Ce n’étaient pas des imbéciles. Dès lors, aucun d’eux ne crut que Picquart eût dérobé un document qui, révélé, pourrait déchaîner la guerre (car il n’existe pas de tels documents), qu’une femme lui a soustrait cette pièce, et que, pour se venger d’un infidèle, elle l’a donnée à un traître. Mais ils feignirent d’y croire[1]. Ils savaient, au surplus, que le crime qu’ils imputaient à Dreyfus, c’était Esterhazy qui l’avait commis. Ils étaient les premiers de l’État et de l’armée.

Ainsi, ils accueillirent la fable d’Esterhazy et d’Henry comme l’expression de la vérité. Et, sans retard, au lieu de sévir contre le maître-chanteur, on frappa, à nouveau, sur Picquart. Billot, dès le lendemain[2], fit télégraphier par Boisdeffre au général Leclerc « que Picquart s’était laissé voler par une femme la photographie d’un document secret de la plus haute importance et compromettant pour un attaché militaire étranger ; le gouvernement en était informé ». On ignorait toutefois quel était ce document. Leclerc était invité, d’urgence, à interroger Picquart.

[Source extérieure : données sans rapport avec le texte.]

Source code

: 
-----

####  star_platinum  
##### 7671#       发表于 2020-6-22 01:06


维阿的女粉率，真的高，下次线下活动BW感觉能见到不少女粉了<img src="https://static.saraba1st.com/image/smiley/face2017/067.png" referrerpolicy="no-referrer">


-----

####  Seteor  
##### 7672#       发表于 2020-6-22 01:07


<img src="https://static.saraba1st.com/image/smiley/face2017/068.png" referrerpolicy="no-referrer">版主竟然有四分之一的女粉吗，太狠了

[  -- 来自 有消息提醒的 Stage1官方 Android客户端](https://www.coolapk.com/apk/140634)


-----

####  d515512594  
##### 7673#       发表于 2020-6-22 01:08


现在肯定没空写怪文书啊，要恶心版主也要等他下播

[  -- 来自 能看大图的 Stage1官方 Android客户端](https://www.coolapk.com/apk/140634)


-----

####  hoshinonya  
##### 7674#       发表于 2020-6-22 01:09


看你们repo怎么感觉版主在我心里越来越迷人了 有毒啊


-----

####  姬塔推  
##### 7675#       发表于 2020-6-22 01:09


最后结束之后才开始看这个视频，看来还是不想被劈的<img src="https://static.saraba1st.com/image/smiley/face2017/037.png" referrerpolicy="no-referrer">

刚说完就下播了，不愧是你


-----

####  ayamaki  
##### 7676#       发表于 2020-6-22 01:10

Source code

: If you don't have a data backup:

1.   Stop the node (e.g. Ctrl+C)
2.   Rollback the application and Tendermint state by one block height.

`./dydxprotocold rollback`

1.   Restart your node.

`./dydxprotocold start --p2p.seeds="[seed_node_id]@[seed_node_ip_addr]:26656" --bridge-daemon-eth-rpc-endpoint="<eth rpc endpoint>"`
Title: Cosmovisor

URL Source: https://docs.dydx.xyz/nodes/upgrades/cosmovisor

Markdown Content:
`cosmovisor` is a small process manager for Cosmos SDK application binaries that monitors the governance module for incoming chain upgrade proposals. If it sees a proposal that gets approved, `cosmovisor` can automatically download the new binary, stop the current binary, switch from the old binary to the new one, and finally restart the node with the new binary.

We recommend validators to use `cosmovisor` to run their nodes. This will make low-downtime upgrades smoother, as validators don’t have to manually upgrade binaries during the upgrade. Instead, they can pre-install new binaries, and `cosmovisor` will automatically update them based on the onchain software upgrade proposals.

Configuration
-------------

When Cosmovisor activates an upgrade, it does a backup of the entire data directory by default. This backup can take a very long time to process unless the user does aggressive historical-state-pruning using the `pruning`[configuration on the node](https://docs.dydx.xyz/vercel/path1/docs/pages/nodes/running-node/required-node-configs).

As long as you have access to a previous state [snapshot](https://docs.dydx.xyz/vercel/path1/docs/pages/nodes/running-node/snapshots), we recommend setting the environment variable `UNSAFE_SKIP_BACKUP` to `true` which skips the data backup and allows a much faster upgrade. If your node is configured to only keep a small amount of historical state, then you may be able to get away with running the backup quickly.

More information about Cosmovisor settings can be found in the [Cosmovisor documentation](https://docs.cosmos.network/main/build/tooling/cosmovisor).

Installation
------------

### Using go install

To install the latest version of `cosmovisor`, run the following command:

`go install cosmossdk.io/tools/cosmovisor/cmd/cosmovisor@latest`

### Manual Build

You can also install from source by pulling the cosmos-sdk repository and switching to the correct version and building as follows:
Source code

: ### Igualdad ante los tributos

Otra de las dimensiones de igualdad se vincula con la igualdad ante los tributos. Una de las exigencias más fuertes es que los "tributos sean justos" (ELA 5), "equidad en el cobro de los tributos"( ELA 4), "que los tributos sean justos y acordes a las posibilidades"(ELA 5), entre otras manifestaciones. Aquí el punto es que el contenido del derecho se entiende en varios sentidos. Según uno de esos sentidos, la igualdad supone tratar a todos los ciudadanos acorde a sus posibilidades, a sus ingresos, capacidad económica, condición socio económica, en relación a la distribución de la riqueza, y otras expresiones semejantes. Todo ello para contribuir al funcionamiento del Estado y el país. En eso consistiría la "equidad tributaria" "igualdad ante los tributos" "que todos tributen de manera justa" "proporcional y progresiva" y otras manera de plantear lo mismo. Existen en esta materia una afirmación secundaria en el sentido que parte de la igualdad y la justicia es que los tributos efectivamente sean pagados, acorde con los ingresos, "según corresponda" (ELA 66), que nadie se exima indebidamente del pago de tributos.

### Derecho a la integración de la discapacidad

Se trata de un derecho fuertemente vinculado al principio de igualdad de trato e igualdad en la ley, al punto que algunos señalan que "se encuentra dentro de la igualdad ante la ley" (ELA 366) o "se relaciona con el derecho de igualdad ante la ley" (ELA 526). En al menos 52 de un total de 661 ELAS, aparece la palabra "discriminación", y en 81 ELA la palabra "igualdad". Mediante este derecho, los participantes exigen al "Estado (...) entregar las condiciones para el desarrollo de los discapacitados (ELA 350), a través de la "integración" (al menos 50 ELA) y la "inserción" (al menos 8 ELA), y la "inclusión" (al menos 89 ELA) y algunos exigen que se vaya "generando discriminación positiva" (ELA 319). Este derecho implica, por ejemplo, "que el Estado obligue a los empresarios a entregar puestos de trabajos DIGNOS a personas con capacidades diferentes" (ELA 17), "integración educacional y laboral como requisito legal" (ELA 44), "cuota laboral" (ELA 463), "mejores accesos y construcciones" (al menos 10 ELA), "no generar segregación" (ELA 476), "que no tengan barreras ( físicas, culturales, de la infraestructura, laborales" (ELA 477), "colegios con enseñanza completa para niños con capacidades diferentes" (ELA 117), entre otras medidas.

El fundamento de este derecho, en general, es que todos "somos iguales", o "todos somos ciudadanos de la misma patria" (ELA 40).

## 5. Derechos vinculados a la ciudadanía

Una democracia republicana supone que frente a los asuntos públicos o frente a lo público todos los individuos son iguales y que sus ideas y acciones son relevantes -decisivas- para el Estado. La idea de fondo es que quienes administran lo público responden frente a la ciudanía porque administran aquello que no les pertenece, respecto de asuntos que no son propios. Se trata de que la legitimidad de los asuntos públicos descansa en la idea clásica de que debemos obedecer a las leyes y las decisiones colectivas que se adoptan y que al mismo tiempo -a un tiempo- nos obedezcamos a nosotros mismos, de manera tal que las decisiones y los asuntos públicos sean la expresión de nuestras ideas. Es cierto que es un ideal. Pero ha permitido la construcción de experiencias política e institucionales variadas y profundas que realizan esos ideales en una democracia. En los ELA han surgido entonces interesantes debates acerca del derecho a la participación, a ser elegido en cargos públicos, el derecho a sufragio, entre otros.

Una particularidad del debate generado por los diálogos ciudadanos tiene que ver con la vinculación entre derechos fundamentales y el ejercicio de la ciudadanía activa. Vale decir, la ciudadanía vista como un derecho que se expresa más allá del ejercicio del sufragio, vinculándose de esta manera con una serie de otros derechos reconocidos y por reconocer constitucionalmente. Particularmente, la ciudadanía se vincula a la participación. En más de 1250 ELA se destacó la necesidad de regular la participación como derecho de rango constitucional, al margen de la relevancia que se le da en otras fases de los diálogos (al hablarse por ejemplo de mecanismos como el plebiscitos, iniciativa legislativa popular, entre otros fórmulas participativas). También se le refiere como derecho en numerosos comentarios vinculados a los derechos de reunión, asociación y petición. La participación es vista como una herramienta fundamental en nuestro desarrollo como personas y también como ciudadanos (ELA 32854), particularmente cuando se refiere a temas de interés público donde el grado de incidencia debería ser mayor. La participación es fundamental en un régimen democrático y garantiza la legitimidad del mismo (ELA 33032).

  1. Procès Zola, I, 138, Boisdeffre : « J’ai à affirmer que je ne sais absolument rien sur la personnalité de la dame voilée et sur la dame voilée, et que je n’en ai entendu parler que par les journaux. » — Mensonge, puisque, dès le 31 octobre 1897, il a connu la lettre d’Esterhazy à Faure, qu’il a télégraphié le lendemain au général Leclerc, etc. Il en convient plus tard : « J’ai eu connaissance de l’incident ; nous avons cherché vainement… » (Cass., I, 264.) — De même Gonse (I, 567). — Billot se dérobe : « La femme voilée existe. On a dit que c’était une personne ayant eu des relations avec Picquart, chez qui celui-ci aurait oublié ce document. — Vous n’avez pas cru devoir ouvrir une procédure judiciaire sur cette disparition ? — Non. À défaut d’indications précises, ce n’était pas le cas. » (Cass., I, 12, 13.)